[Version comparison data]
= Beginning of Section =

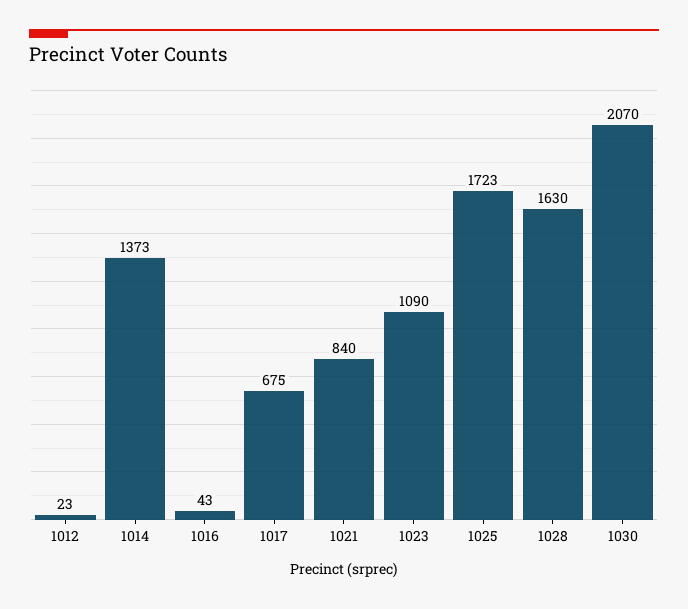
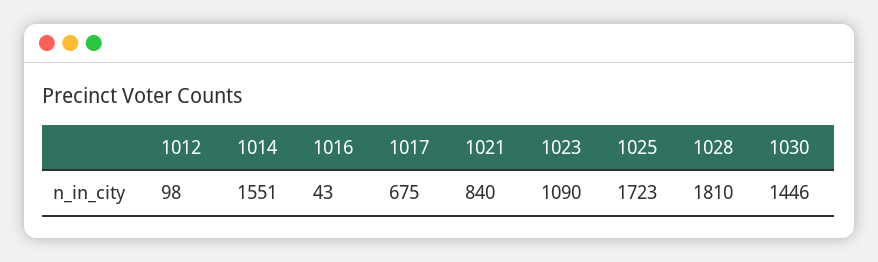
1012: 23 -> 98
1014: 1373 -> 1551
1028: 1630 -> 1810
1030: 2070 -> 1446

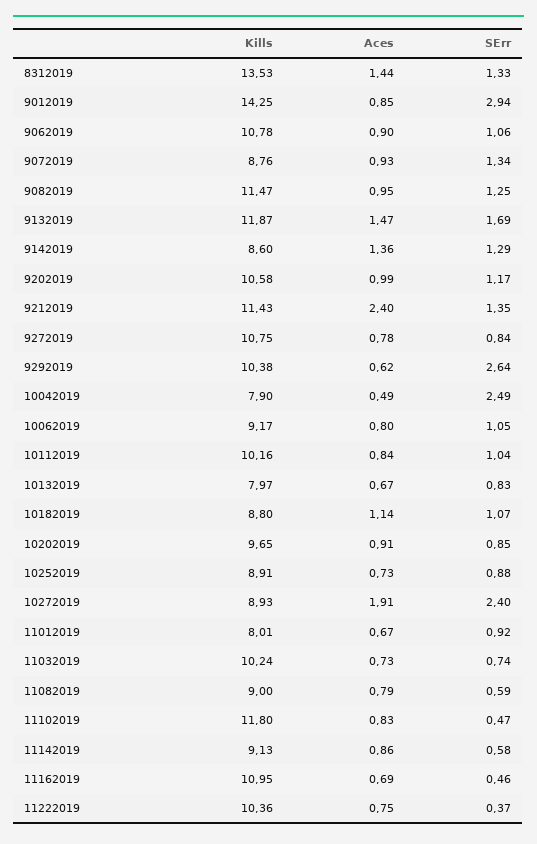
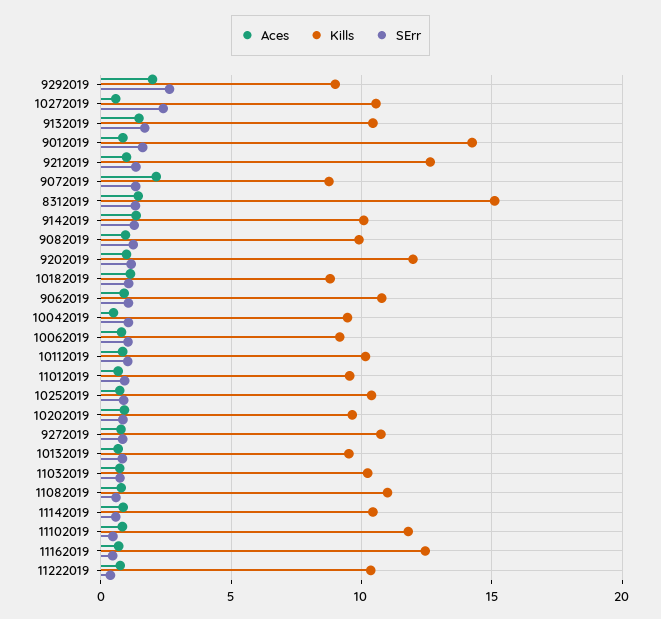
Kills, 8312019: 13.53 -> 15
SErr, 9012019: 2.94 -> 1.5
Aces, 9072019: 0.93 -> 2
Kills, 9082019: 11.47 -> 10
Kills, 9132019: 11.87 -> 10.5
Kills, 9142019: 8.6 -> 10
Kills, 9202019: 10.58 -> 12
Kills, 9212019: 11.43 -> 12.5
Aces, 9212019: 2.4 -> 1
Kills, 9292019: 10.38 -> 9
Aces, 9292019: 0.62 -> 2
Kills, 10042019: 7.9 -> 9.5
SErr, 10042019: 2.49 -> 1
Kills, 10132019: 7.97 -> 9.5
Kills, 10252019: 8.91 -> 10.5
Kills, 10272019: 8.93 -> 10.5
Aces, 10272019: 1.91 -> 0.5
Kills, 11012019: 8.01 -> 9.5
Kills, 11082019: 9 -> 11
Kills, 11142019: 9.13 -> 10.5
Kills, 11162019: 10.95 -> 12.5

= End of Section =

**Your assignment**
Please quote exactly the lines from the one containing "Kills, 11012019: 8.01 -> 9.5" through the last line of the records above, both included, and nothing else.

**Response**
Kills, 11012019: 8.01 -> 9.5
Kills, 11082019: 9 -> 11
Kills, 11142019: 9.13 -> 10.5
Kills, 11162019: 10.95 -> 12.5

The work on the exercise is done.